Excerpts from a dataset
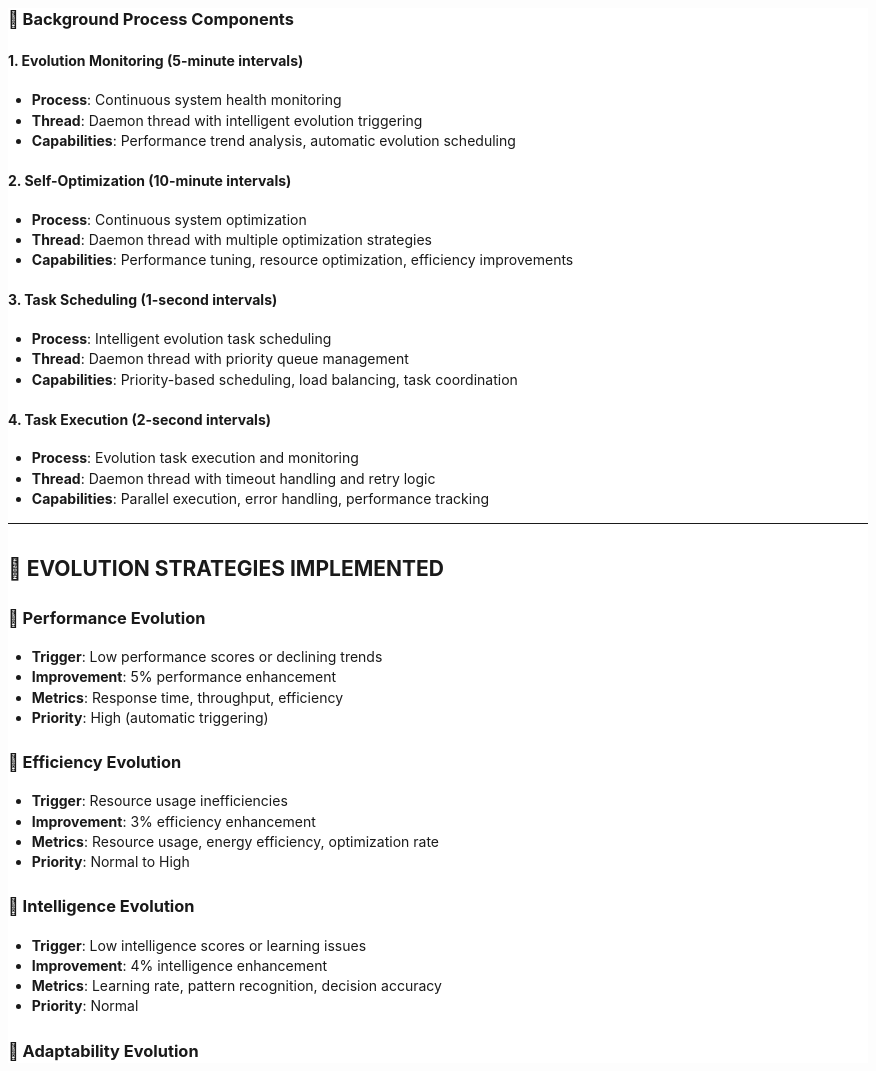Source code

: ### **🔄 Background Process Components**

#### **1. Evolution Monitoring (5-minute intervals)**

- **Process**: Continuous system health monitoring
- **Thread**: Daemon thread with intelligent evolution triggering
- **Capabilities**: Performance trend analysis, automatic evolution scheduling

#### **2. Self-Optimization (10-minute intervals)**

- **Process**: Continuous system optimization
- **Thread**: Daemon thread with multiple optimization strategies
- **Capabilities**: Performance tuning, resource optimization, efficiency improvements

#### **3. Task Scheduling (1-second intervals)**

- **Process**: Intelligent evolution task scheduling
- **Thread**: Daemon thread with priority queue management
- **Capabilities**: Priority-based scheduling, load balancing, task coordination

#### **4. Task Execution (2-second intervals)**

- **Process**: Evolution task execution and monitoring
- **Thread**: Daemon thread with timeout handling and retry logic
- **Capabilities**: Parallel execution, error handling, performance tracking

---

## 🎯 EVOLUTION STRATEGIES IMPLEMENTED

### **🚀 Performance Evolution**

- **Trigger**: Low performance scores or declining trends
- **Improvement**: 5% performance enhancement
- **Metrics**: Response time, throughput, efficiency
- **Priority**: High (automatic triggering)

### **🔧 Efficiency Evolution**

- **Trigger**: Resource usage inefficiencies
- **Improvement**: 3% efficiency enhancement
- **Metrics**: Resource usage, energy efficiency, optimization rate
- **Priority**: Normal to High

### **🧠 Intelligence Evolution**

- **Trigger**: Low intelligence scores or learning issues
- **Improvement**: 4% intelligence enhancement
- **Metrics**: Learning rate, pattern recognition, decision accuracy
- **Priority**: Normal

### **🔄 Adaptability Evolution**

* _TASK INSTRUCTIONS_
Among the records above, which lines hold the word "thread"? Copy each one.

* _ANSWER TO THIS EXERCISE_
- **Thread**: Daemon thread with intelligent evolution triggering
- **Thread**: Daemon thread with multiple optimization strategies
- **Thread**: Daemon thread with priority queue management
- **Thread**: Daemon thread with timeout handling and retry logic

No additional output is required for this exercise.